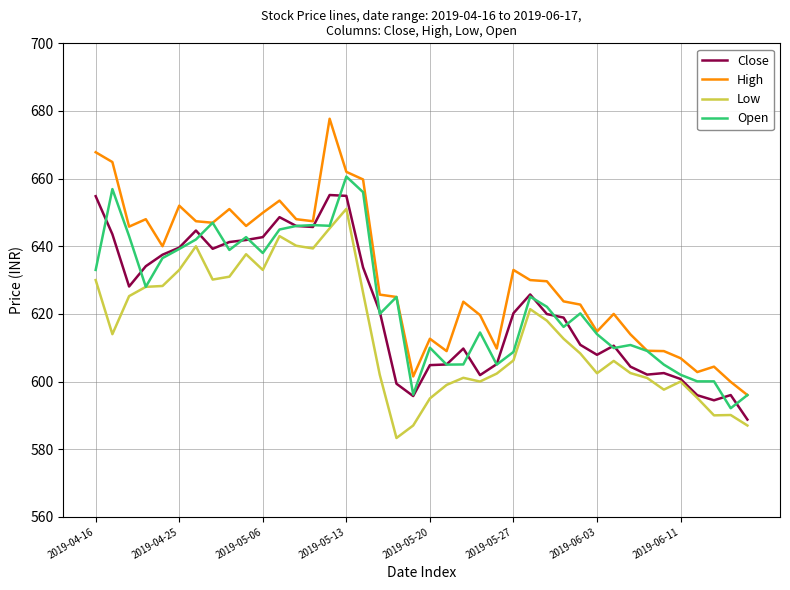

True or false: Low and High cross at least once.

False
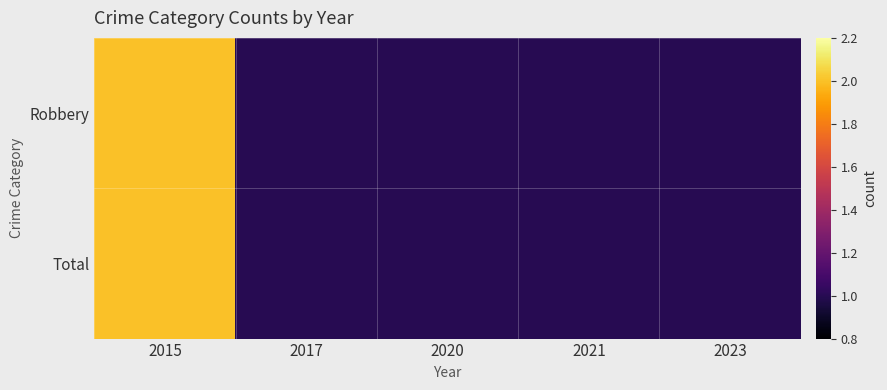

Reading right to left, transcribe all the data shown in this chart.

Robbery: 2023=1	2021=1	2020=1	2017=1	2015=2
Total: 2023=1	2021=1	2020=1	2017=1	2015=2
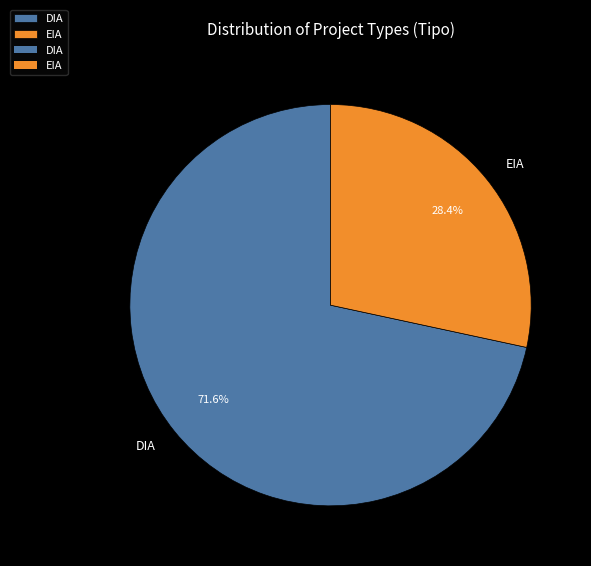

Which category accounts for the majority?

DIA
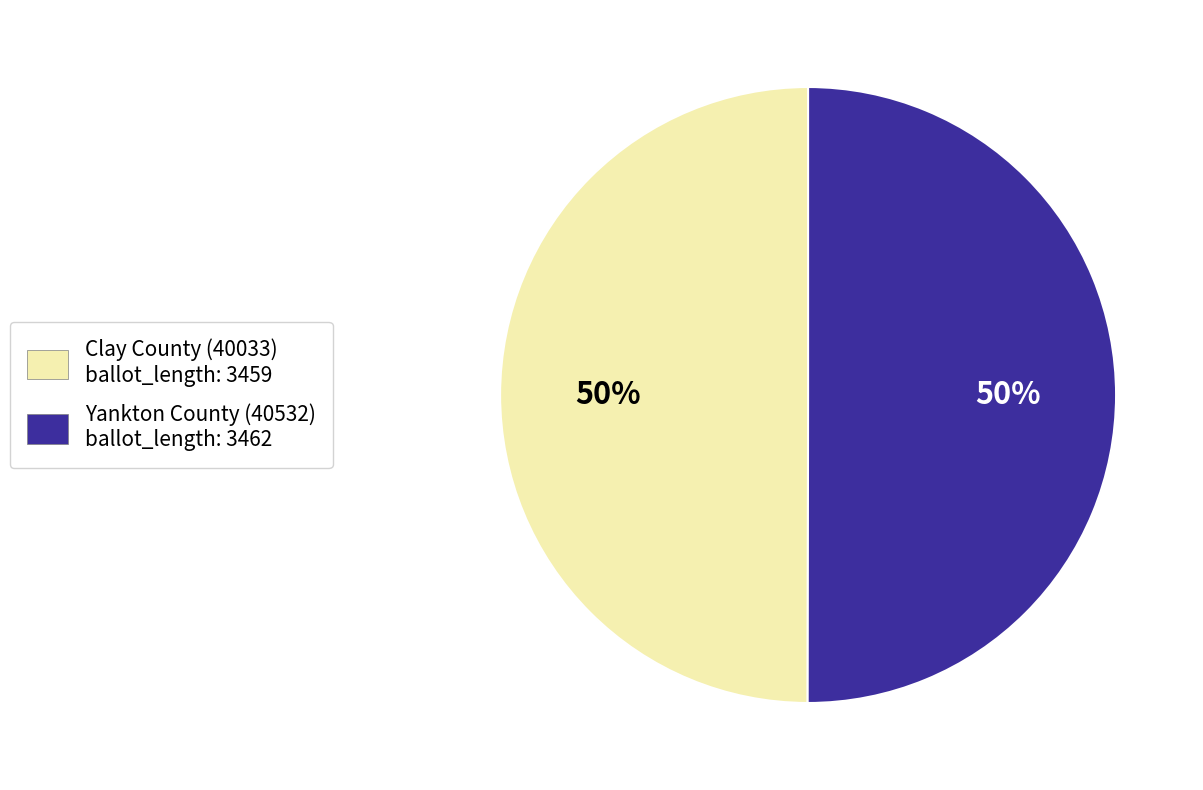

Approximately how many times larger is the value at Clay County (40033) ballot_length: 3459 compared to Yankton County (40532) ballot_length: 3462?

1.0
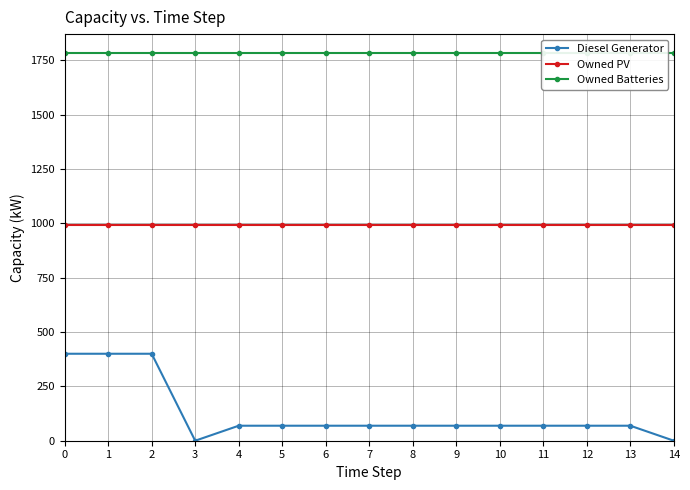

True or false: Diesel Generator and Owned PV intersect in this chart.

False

━━━━

__Descrizione del problema__
Conta quante righe qui sopra contengono la parola "chart". Scrivi soltanto il numero.

__Soluzione esercizio__
2